Tang Chun, Zhang Aidong, Ramanathan Murali
Department of Computer Science and Engineering, State University of New York at Buffalo, NY 14260, USA.
Bioinformatics. 2004 Apr 12;20(6):829-38. doi: 10.1093/bioinformatics/btg486. Epub 2004 Jan 29.
DNA arrays permit rapid, large-scale screening for patterns of gene expression and simultaneously yield the expression levels of thousands of genes for samples. The number of samples is usually limited, and such datasets are very sparse in high-dimensional gene space. Furthermore, most of the genes collected may not necessarily be of interest and uncertainty about which genes are relevant makes it difficult to construct an informative gene space. Unsupervised empirical sample pattern discovery and informative genes identification of such sparse high-dimensional datasets present interesting but challenging problems.
A new model called empirical sample pattern detection (ESPD) is proposed to delineate pattern quality with informative genes. By integrating statistical metrics, data mining and machine learning techniques, this model dynamically measures and manipulates the relationship between samples and genes while conducting an iterative detection of informative space and the empirical pattern. The performance of the proposed method with various array datasets is illustrated.

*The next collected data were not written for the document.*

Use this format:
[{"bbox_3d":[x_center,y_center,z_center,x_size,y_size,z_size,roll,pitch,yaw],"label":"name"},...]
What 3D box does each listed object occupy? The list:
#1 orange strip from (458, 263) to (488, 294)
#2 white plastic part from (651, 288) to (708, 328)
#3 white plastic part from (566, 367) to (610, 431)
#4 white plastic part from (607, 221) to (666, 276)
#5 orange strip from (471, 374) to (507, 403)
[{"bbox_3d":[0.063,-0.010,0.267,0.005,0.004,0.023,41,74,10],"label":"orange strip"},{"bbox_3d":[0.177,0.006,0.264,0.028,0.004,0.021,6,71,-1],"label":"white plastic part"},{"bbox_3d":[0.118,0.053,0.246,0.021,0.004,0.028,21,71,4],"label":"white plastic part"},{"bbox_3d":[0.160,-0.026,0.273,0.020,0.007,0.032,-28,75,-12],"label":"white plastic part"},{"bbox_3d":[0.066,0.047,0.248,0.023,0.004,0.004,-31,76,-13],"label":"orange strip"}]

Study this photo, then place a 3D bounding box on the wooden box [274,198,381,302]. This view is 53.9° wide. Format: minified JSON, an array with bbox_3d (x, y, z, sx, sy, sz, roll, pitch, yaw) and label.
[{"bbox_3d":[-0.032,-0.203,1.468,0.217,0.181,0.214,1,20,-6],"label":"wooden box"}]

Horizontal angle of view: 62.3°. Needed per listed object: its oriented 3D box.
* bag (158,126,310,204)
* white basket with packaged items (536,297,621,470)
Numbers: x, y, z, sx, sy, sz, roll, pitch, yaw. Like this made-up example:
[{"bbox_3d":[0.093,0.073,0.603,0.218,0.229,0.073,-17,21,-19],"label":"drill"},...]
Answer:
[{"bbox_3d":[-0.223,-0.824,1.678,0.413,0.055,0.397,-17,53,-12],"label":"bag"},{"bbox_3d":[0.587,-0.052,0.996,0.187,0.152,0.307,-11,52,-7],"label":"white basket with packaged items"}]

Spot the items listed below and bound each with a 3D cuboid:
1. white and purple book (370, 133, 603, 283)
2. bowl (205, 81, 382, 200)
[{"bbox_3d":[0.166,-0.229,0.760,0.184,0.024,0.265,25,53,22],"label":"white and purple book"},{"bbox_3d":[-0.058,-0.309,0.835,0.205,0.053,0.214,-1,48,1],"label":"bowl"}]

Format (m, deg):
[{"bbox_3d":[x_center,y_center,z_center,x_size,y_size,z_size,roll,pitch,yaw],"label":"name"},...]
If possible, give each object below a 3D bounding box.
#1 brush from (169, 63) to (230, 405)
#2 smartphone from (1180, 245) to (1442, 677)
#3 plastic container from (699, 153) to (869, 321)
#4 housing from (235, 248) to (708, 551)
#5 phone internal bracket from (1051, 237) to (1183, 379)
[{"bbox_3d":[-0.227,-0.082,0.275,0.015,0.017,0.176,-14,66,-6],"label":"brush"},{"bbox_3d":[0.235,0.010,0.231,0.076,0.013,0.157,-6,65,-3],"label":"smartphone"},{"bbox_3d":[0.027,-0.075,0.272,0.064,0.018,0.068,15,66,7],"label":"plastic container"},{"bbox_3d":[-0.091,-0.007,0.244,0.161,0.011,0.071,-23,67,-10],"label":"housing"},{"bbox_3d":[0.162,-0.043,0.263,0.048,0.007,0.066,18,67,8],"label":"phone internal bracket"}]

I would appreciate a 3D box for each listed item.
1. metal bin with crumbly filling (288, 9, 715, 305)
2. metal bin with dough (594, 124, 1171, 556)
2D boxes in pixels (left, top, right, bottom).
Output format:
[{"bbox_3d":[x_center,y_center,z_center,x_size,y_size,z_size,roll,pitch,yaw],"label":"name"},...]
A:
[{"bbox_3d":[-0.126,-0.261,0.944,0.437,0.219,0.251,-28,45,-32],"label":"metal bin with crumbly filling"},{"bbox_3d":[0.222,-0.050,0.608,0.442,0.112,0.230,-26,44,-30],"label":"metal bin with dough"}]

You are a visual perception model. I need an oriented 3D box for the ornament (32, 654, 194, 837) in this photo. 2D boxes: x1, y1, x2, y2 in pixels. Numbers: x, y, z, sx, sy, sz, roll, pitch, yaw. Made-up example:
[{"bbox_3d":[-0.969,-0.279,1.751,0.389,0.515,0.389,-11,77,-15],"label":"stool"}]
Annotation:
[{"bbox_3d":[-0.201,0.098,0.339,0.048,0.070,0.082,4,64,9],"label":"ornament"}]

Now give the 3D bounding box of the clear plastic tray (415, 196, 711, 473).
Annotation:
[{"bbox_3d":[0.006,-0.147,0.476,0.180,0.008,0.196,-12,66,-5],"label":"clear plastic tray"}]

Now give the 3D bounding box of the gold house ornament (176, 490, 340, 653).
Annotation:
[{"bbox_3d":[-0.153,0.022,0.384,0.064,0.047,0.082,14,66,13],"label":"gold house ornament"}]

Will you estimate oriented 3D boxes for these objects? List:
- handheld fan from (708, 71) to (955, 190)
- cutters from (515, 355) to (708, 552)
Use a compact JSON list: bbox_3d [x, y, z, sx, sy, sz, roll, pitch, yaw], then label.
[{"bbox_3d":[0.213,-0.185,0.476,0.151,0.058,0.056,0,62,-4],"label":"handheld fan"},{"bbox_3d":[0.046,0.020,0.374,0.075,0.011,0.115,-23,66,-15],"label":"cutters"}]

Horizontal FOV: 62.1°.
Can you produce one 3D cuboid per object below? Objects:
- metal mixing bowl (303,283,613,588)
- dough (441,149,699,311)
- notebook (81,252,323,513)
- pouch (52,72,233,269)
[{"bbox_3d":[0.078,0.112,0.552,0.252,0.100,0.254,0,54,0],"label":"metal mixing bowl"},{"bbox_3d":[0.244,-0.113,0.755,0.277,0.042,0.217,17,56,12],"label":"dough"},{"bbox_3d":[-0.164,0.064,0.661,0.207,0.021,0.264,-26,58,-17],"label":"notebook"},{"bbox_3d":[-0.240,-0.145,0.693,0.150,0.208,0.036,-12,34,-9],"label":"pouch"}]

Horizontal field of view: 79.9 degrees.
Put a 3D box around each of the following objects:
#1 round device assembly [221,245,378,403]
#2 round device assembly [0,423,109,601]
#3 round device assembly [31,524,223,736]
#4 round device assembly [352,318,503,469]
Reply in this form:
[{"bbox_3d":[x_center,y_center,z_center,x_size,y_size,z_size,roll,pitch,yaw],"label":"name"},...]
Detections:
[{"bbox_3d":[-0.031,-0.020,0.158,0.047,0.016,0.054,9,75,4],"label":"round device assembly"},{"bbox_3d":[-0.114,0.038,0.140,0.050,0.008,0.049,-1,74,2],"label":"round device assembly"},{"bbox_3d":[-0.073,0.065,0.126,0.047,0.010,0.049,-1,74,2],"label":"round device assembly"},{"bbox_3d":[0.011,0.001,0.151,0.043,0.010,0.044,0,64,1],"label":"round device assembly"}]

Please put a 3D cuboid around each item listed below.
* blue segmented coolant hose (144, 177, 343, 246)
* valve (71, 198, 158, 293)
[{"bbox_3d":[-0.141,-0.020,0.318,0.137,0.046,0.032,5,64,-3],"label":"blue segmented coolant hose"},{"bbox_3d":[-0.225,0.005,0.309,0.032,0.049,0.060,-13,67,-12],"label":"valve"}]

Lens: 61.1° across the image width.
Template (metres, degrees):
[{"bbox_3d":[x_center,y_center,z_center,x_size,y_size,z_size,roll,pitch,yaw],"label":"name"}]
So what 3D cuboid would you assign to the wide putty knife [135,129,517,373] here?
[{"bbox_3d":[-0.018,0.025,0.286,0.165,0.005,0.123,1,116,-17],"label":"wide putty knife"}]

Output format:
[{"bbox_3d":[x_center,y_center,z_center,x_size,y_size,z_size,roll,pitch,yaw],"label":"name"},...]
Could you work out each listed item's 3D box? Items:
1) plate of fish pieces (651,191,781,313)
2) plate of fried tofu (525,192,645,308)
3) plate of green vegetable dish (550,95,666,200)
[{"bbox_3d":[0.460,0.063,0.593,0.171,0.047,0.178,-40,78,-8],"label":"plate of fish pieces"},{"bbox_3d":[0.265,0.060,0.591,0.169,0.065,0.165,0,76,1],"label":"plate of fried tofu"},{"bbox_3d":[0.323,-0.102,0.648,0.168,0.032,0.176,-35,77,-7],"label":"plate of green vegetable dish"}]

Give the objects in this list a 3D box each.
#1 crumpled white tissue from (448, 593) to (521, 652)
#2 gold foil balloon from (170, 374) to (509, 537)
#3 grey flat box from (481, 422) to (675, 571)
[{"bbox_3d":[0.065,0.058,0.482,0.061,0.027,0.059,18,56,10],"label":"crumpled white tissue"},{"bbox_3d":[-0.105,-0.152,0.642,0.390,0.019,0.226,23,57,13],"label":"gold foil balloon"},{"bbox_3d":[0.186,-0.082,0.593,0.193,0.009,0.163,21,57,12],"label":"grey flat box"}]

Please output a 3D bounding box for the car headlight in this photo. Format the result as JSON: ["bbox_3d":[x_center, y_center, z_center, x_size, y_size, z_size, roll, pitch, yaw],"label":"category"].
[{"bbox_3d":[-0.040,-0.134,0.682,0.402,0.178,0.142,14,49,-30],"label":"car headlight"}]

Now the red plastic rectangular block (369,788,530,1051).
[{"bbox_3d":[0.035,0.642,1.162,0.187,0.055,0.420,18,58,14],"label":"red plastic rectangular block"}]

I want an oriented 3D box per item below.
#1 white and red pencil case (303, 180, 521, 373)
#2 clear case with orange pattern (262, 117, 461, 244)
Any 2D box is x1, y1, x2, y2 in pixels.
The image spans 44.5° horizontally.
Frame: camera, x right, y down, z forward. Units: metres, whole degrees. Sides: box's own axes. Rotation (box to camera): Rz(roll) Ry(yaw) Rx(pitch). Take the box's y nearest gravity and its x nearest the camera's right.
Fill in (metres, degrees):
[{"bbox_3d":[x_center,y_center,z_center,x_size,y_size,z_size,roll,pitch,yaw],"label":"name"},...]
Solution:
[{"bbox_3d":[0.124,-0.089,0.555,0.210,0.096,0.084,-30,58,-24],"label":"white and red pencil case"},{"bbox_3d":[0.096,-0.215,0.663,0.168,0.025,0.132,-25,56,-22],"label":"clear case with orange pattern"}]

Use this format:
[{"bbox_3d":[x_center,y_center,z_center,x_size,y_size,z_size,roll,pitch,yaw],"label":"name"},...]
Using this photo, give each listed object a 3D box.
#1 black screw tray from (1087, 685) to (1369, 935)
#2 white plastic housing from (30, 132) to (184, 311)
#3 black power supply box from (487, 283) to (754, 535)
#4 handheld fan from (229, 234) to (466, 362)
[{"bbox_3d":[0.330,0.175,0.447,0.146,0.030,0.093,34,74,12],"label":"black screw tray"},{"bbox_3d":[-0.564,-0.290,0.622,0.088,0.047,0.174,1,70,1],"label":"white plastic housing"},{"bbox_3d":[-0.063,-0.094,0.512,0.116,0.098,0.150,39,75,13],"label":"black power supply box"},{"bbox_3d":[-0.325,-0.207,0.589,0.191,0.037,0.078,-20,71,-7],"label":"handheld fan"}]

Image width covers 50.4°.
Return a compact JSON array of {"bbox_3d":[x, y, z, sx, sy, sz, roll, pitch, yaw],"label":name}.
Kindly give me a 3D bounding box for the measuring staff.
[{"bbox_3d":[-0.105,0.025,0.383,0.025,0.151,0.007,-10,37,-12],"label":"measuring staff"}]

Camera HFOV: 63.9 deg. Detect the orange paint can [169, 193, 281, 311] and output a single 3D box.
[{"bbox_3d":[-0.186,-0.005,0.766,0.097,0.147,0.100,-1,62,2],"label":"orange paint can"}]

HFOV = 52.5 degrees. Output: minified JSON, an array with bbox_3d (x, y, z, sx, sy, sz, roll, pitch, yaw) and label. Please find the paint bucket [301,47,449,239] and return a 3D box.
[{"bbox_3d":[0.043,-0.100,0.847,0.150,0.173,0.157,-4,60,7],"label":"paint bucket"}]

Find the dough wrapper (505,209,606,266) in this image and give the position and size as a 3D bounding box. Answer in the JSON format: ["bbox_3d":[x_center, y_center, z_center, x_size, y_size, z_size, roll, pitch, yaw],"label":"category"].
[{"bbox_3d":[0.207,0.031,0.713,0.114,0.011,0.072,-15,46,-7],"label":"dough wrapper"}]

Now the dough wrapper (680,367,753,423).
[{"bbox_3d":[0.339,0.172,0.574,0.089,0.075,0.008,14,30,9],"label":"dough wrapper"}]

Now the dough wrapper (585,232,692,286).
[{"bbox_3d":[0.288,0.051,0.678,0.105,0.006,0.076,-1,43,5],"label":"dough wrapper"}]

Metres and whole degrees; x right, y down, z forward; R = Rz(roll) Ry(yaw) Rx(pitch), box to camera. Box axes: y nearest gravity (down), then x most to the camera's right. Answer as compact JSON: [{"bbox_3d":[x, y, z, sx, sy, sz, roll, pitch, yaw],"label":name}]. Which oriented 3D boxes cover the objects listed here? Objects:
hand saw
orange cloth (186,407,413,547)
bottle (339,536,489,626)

DNA阵列允许对基因表达模式进行快速、大规模筛选,并同时得出样本中数千个基因的表达水平。样本数量通常有限,并且此类数据集在高维基因空间中非常稀疏。此外,收集到的大多数基因不一定是我们感兴趣的,而哪些基因是相关的不确定性使得构建一个信息丰富的基因空间变得困难。对此类稀疏高维数据集进行无监督的经验样本模式发现和信息基因识别存在有趣但具有挑战性的问题。
提出了一种名为经验样本模式检测(ESPD)的新模型,以用信息基因描绘模式质量。通过整合统计指标、数据挖掘和机器学习技术,该模型在对信息空间和经验模式进行迭代检测时,动态测量和操纵样本与基因之间的关系。文中展示了所提方法在各种阵列数据集上的性能。